> [Task details]: Reproduce every line of the items from the one containing "2025年6月末、7月頭に山口県で公募が開始された補助金" through the final line, both ends included.
=== Dataset content ===
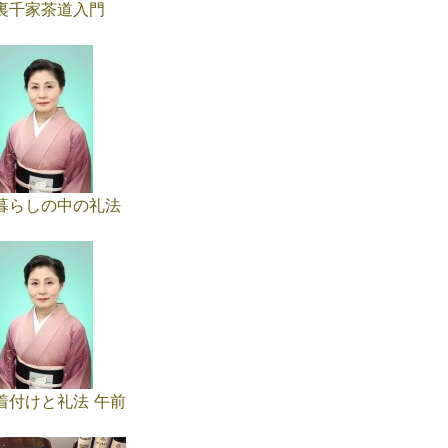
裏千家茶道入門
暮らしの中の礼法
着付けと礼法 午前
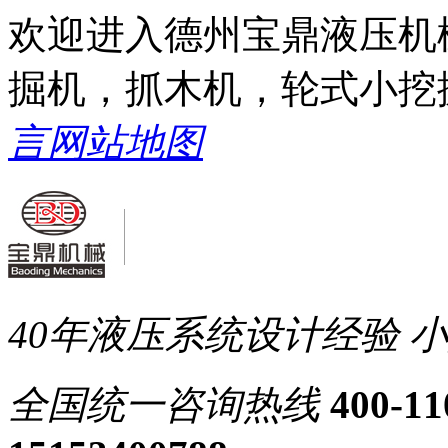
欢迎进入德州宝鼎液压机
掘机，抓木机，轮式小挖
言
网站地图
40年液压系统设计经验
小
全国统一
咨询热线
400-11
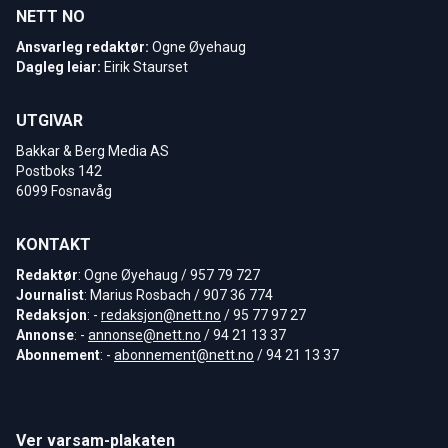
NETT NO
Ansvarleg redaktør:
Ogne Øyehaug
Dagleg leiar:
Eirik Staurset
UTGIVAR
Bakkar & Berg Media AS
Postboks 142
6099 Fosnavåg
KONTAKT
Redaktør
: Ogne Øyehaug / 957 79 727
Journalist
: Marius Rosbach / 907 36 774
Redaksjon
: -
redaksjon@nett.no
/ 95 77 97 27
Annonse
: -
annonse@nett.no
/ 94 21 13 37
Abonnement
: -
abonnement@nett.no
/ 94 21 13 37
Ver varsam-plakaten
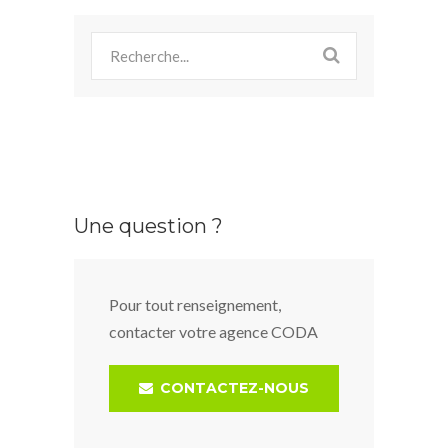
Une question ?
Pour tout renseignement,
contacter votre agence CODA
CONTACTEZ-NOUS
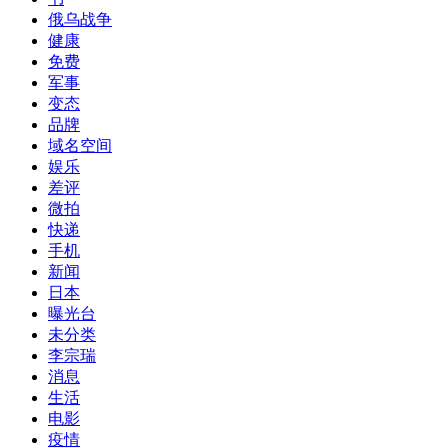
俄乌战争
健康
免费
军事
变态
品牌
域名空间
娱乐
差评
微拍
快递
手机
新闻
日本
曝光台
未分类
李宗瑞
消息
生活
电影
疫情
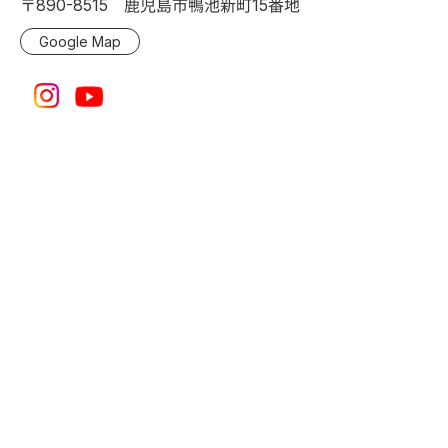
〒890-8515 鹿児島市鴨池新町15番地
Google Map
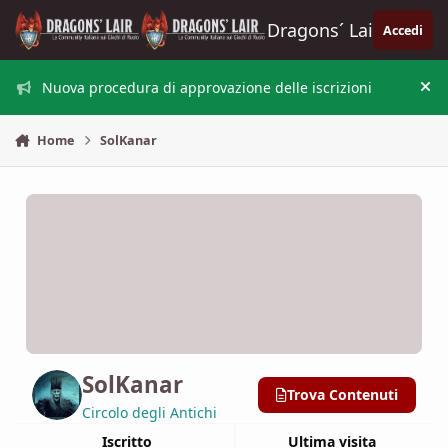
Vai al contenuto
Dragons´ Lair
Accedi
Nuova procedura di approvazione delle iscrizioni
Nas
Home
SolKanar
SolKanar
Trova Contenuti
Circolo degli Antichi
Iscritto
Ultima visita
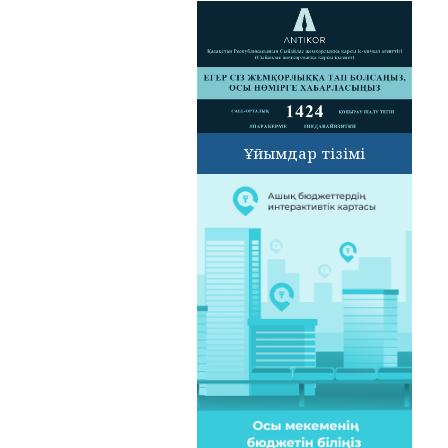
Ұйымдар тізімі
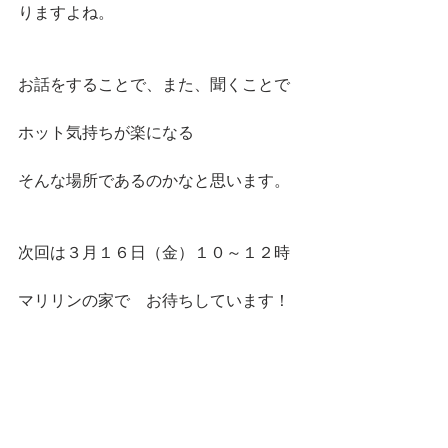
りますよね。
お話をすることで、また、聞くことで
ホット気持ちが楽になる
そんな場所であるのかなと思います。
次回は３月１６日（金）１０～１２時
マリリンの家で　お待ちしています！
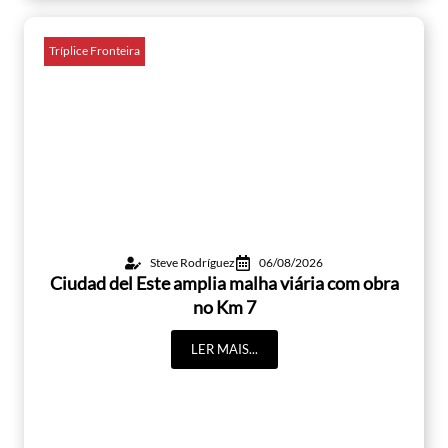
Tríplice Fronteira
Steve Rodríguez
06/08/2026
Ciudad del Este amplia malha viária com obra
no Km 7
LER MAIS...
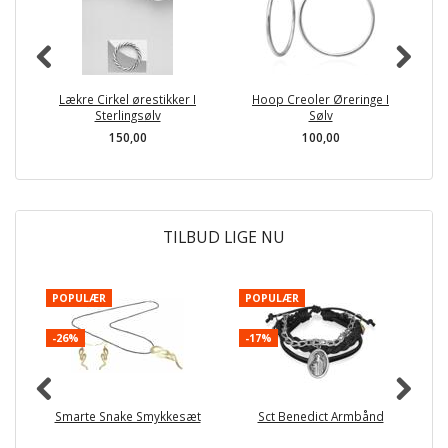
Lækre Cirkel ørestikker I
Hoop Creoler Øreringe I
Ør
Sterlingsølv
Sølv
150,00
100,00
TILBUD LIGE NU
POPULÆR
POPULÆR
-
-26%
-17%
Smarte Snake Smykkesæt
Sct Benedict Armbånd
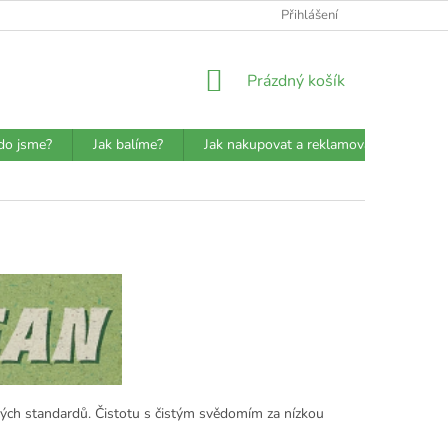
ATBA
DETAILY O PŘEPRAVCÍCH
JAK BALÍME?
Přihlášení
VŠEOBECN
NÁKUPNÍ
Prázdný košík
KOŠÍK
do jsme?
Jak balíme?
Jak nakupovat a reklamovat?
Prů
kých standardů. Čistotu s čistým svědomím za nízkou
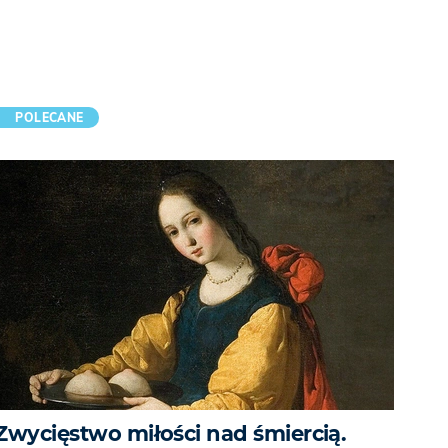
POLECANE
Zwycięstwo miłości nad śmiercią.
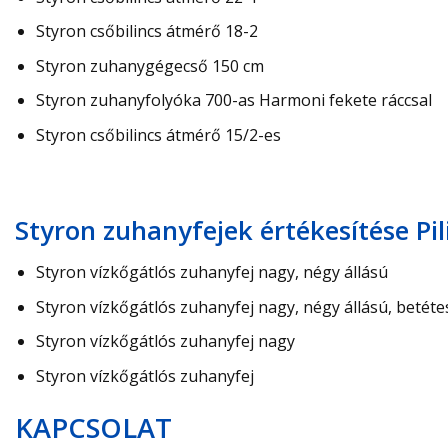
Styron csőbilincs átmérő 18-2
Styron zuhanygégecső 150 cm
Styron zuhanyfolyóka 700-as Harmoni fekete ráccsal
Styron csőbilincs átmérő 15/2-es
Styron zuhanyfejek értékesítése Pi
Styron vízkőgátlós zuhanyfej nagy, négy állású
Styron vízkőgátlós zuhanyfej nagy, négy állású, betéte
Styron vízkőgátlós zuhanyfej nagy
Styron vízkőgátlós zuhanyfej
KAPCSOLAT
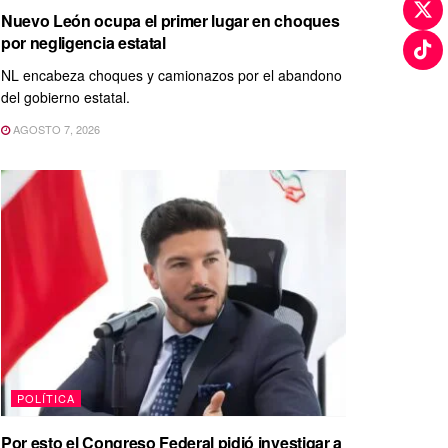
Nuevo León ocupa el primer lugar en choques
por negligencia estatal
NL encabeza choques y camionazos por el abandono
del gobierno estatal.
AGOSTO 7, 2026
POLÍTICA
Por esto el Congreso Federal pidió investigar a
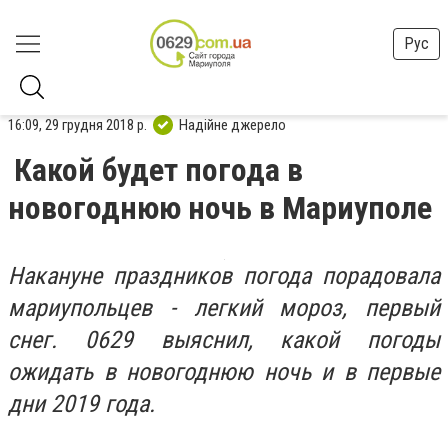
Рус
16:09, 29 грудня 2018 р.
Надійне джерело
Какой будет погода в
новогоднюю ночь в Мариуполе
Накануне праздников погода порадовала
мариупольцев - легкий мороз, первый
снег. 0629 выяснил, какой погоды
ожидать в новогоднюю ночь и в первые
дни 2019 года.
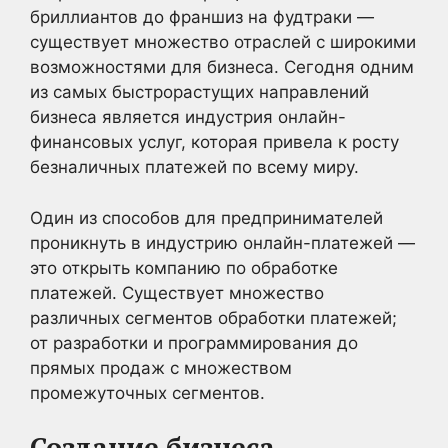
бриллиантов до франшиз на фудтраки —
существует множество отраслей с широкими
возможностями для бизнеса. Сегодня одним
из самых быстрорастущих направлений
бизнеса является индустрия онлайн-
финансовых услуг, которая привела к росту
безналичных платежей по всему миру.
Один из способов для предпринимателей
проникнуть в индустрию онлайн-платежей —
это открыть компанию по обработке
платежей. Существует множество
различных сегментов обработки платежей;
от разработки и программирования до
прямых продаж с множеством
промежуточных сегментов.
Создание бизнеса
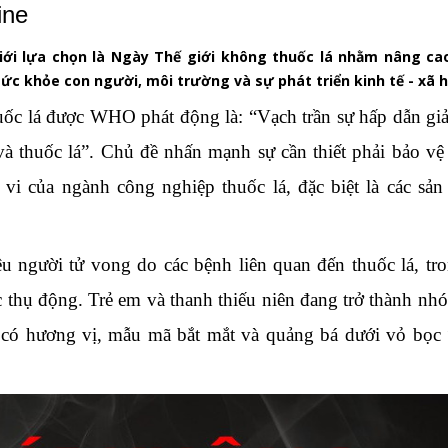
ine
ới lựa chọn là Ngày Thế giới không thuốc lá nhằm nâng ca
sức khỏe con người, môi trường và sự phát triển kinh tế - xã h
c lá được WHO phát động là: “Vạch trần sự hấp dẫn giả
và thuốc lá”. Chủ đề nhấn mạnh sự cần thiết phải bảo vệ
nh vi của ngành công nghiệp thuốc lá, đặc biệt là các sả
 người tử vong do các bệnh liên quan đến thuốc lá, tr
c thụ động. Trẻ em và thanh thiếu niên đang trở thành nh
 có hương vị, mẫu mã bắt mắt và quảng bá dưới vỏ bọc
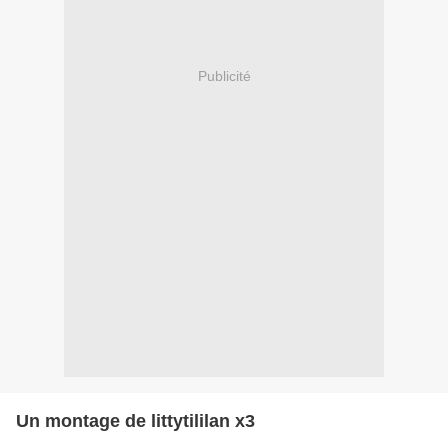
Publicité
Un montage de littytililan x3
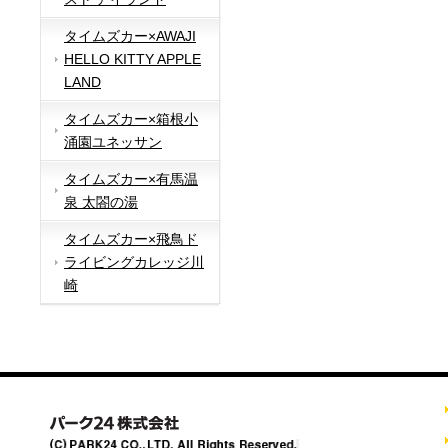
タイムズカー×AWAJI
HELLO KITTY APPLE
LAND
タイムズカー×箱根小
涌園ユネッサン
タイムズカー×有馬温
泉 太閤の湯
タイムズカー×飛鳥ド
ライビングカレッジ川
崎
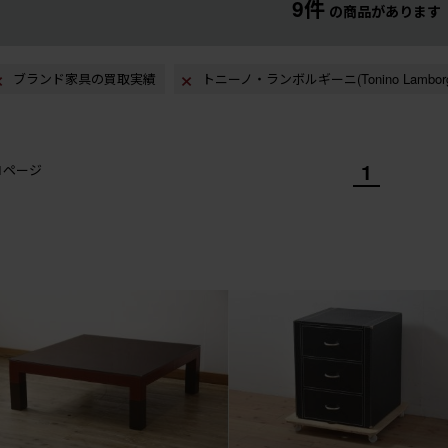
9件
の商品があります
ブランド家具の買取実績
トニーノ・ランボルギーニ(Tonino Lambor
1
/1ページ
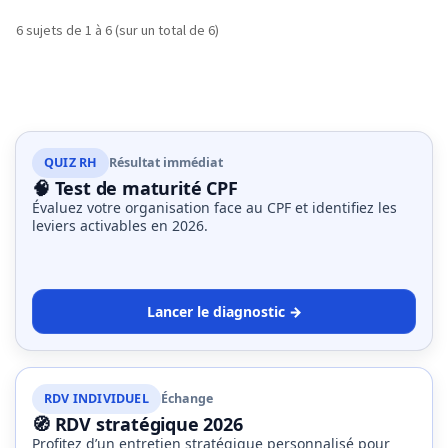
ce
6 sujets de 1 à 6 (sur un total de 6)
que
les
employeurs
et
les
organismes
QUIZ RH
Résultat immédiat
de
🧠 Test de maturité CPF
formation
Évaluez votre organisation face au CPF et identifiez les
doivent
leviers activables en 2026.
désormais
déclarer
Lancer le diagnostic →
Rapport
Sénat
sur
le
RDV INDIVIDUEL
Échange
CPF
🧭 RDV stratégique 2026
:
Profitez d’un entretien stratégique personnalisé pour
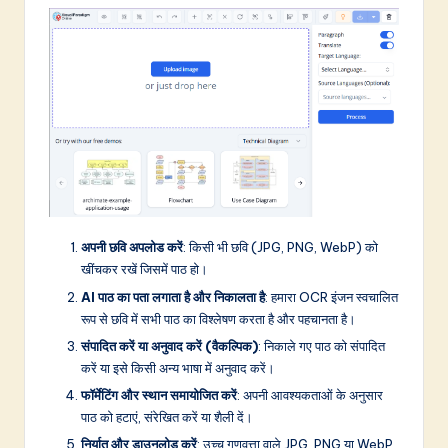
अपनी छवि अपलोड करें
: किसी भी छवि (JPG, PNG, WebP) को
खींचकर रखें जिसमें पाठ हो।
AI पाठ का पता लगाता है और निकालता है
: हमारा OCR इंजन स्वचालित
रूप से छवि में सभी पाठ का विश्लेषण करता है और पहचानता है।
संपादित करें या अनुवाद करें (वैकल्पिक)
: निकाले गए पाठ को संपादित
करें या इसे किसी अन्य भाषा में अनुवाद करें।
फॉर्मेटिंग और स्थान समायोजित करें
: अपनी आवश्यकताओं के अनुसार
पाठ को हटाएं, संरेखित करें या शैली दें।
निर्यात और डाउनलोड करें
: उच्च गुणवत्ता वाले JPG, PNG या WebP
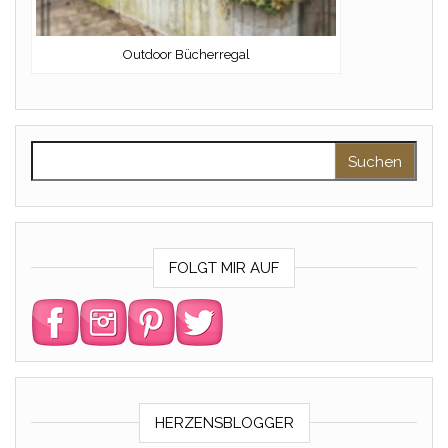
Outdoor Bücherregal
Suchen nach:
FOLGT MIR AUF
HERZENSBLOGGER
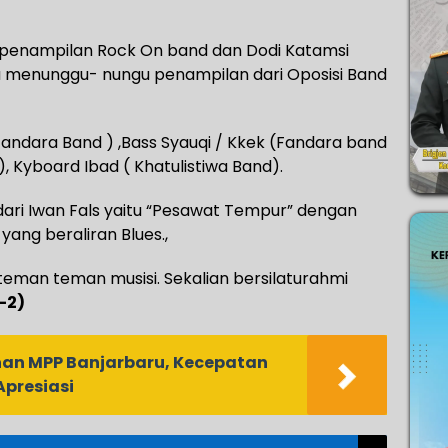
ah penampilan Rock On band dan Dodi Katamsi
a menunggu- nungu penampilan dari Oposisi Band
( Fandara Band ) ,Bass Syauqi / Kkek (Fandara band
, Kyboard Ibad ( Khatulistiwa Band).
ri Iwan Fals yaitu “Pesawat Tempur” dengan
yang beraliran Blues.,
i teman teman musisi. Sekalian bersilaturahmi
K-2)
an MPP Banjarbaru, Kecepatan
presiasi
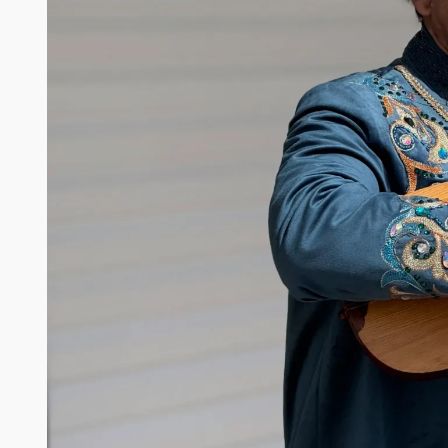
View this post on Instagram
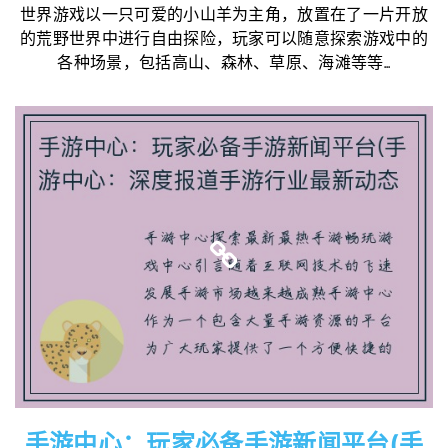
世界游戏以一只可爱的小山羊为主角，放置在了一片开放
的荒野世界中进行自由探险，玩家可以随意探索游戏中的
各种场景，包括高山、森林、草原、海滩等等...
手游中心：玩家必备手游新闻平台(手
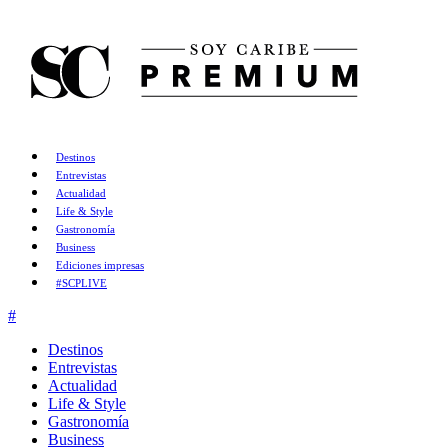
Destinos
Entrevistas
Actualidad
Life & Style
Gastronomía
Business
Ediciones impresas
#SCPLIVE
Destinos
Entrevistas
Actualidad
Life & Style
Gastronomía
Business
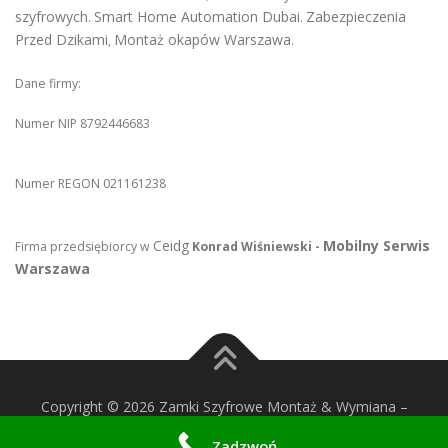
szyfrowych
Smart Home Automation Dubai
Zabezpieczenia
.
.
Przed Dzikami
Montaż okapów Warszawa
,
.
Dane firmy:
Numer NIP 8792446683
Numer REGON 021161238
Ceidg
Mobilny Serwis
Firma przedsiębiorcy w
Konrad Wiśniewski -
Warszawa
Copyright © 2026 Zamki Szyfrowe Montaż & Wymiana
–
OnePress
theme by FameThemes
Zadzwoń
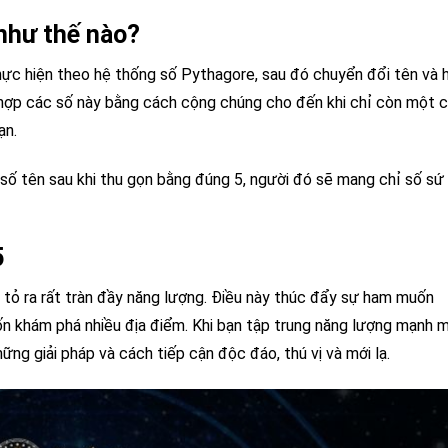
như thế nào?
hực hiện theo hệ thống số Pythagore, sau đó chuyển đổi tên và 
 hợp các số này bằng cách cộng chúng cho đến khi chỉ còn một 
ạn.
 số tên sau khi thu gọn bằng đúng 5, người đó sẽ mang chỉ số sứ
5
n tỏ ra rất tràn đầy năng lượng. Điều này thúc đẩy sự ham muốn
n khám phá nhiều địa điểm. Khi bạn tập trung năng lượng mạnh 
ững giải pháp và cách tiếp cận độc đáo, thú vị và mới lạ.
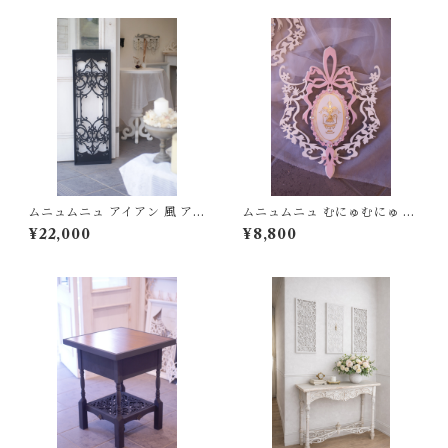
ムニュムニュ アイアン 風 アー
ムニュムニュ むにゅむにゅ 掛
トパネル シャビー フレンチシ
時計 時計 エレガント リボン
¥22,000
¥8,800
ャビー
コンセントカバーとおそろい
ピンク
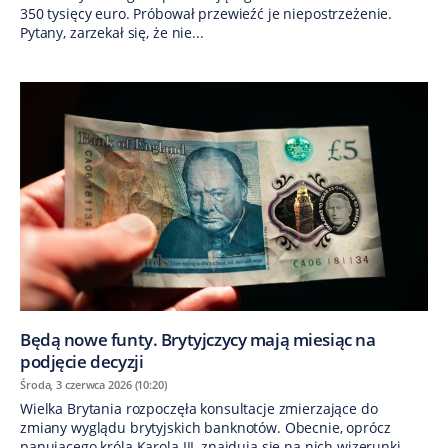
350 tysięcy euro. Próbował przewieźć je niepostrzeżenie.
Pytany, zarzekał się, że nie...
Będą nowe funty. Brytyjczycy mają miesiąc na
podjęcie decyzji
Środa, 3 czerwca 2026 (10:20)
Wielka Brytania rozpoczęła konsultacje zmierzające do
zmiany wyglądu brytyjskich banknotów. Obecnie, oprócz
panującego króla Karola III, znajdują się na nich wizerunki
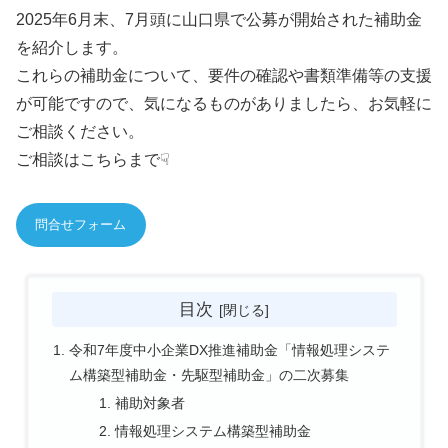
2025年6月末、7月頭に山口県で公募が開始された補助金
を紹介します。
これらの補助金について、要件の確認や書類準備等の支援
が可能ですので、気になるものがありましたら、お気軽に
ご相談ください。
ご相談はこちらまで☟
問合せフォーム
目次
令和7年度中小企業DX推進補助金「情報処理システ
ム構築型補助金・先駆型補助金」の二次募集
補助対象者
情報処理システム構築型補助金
===
> [Completed task]:
2025年6月末、7月頭に山口県で公募が開始された補助金
を紹介します。
これらの補助金について、要件の確認や書類準備等の支援
が可能ですので、気になるものがありましたら、お気軽に
ご相談ください。
ご相談はこちらまで☟
問合せフォーム
目次
令和7年度中小企業DX推進補助金「情報処理システ
ム構築型補助金・先駆型補助金」の二次募集
補助対象者
情報処理システム構築型補助金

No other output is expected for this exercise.